Nyberg y él llegaron a la cocina al mismo tiempo. Los dos estuvieron más o menos fuera de juego durante unos minutos, y Hjelm maldijo la idea, fuera de quien fuera, de hacer el relevo de ambos turnos a la vez. La cafetera estaba encendida. Consiguieron llenarse cada uno una taza y sorber el contenido. Los dedos y los pies empezaron poco a poco a recuperar el calor, que luego se fue extendiendo por dentro del cuerpo. «¿No solía ser al revés?», pensó Hjelm mientras se iba quitando con dificultad y torpeza el rebelde atuendo. No quería enfrentarse al asesino con aspecto de participar en la expedición al Polo Sur de Amundsen.

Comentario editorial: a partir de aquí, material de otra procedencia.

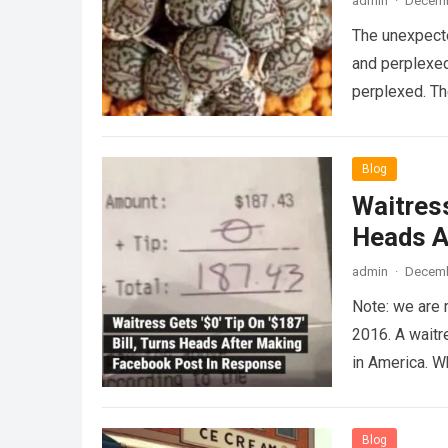
admin
·
Decemb
The unexpecte
and perplexed
perplexed. T
Blog
Waitress
Heads A
admin
·
Decemb
Note: we are 
2016. A waitr
in America. 
Blog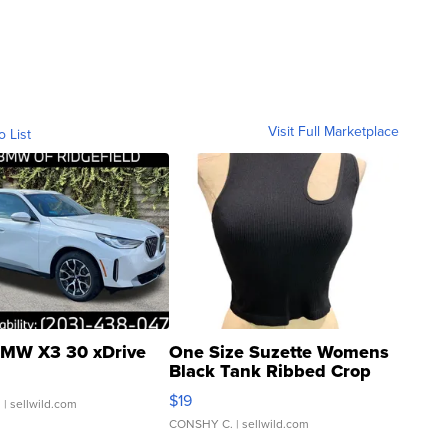
Visit Full Marketplace
o List
MW X3 30 xDrive
One Size Suzette Womens
Black Tank Ribbed Crop
Asymmetrical ...
$19
.
| sellwild.com
CONSHY C.
| sellwild.com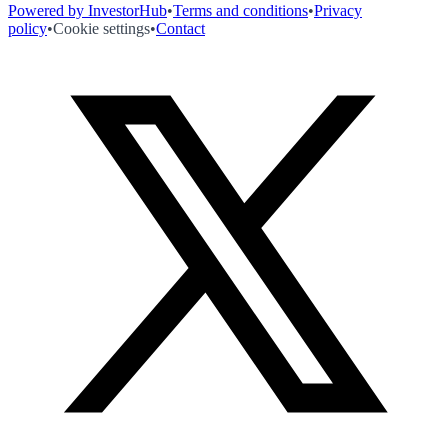
Powered by InvestorHub
•
Terms and conditions
•
Privacy
policy
•
Cookie settings
•
Contact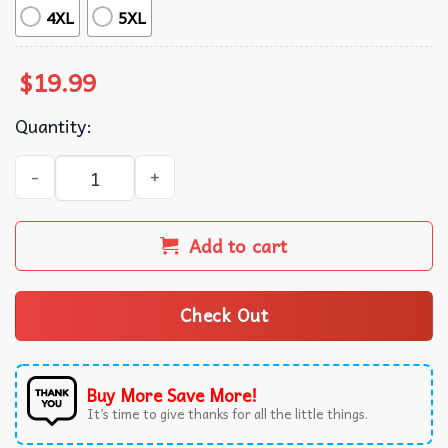
4XL
5XL
$
19.99
Quantity:
Oklahoma State Shirtless Guy World Champs T-Shirt quant
Add to cart
Check Out
Buy More Save More!
It’s time to give thanks for all the little things.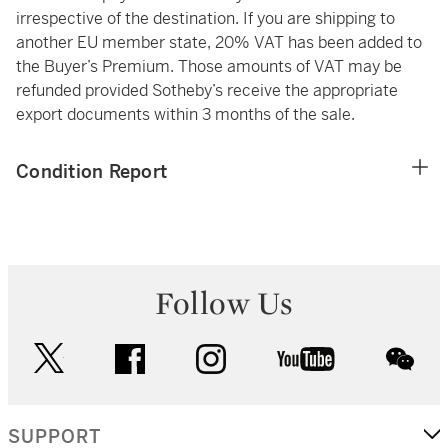
irrespective of the destination. If you are shipping to
another EU member state, 20% VAT has been added to
the Buyer’s Premium. Those amounts of VAT may be
refunded provided Sotheby’s receive the appropriate
export documents within 3 months of the sale.
Condition Report
Follow Us
twitter
facebook
instagram
youtube
wec
SUPPORT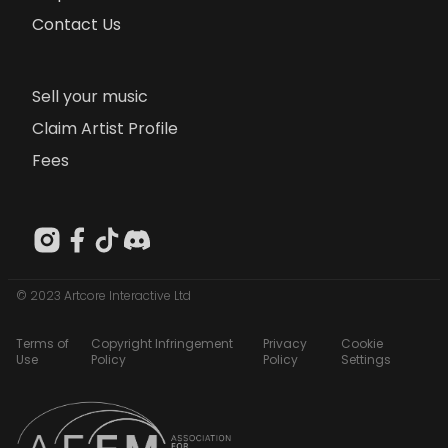
Contact Us
Sell your music
Claim Artist Profile
Fees
© 2023 Artcore Interactive Ltd
Terms of
Copyright Infringement
Privacy
Cookie
Use
Policy
Policy
Settings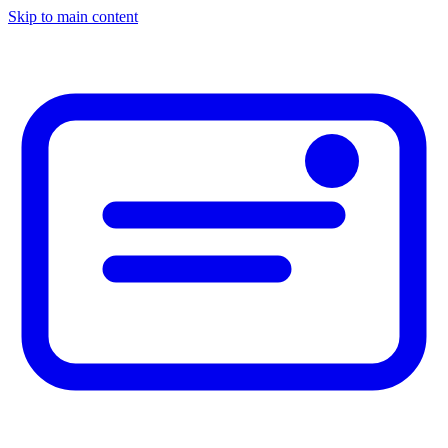
Skip to main content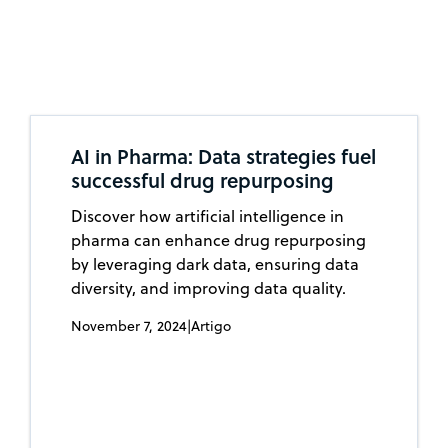
AI in Pharma: Data strategies fuel
successful drug repurposing
Discover how artificial intelligence in
pharma can enhance drug repurposing
by leveraging dark data, ensuring data
diversity, and improving data quality.
November 7, 2024
|
Artigo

Entró al salón. Hultin no se había movido ni un milímetro. Se contemplaron en silencio a través de la oscuridad. Si iba a suceder ocurriría pronto, decían sus miradas. Hjelm salió al recibidor y se colocó junto a la ventana. Miró fijamente la oscuridad. Ya no hacía tanto viento como antes. Allí fuera no había advertido la diferencia.
Camina por la desierta calle. Los chalets están diseminados a bastante distancia unos de otros. Lleva las manos metidas en los bolsillos. Oye el ruido que hacen al chocar la cinta de casete y las dos llaves sueltas en el bolsillo izquierdo. En el derecho lleva la pistola con el silenciador ya colocado. Está muy tranquilo.
– Tengo algo aquí -susurra Kerstin Holm por el walkie talkie-. Un paseante solitario. Varón. Me pasará por delante dentro de un momento.
Sabe exactamente dónde está. Sus pasos son firmes. Aquí empieza la verja. Cruza la calle. El viento le azota la cara. Se ajusta la bolsa que lleva colgada del hombro y pone la mano sobre la verja.
Holm de nuevo:
– Es él. Ha abierto la verja. Ahora.
– Ya llega -susurra Söderstedt casi al mismo tiempo.
Abre la verja despacio, sin ruido. La vuelve a cerrar. Sale del camino y avanza con cuidado por el borde del césped hacia la casa. Saca las llaves y sube por la escalera.
– Ha sacado las llaves -susurra Söderstedt-. Introduce la primera. Ahora.
Mete la primera llave en la cerradura, la gira en silencio. Luego la otra. Con el mismo sigilo. Baja la manija con una mano y sostiene la pistola en la otra.
La puerta se desliza.
Lo cogen.
Hjelm le agarra de las manos y se las retuerce hacia atrás. Nyberg lo tira al suelo y le frota la cara en la alfombra. Hjelm le hace una llave con los brazos en la espalda mientras Hultin enciende la luz y le apunta con su arma reglamentaria. La luz es un relámpago que se ha petrificado. Hjelm ya lo ha esposado. Se acabó.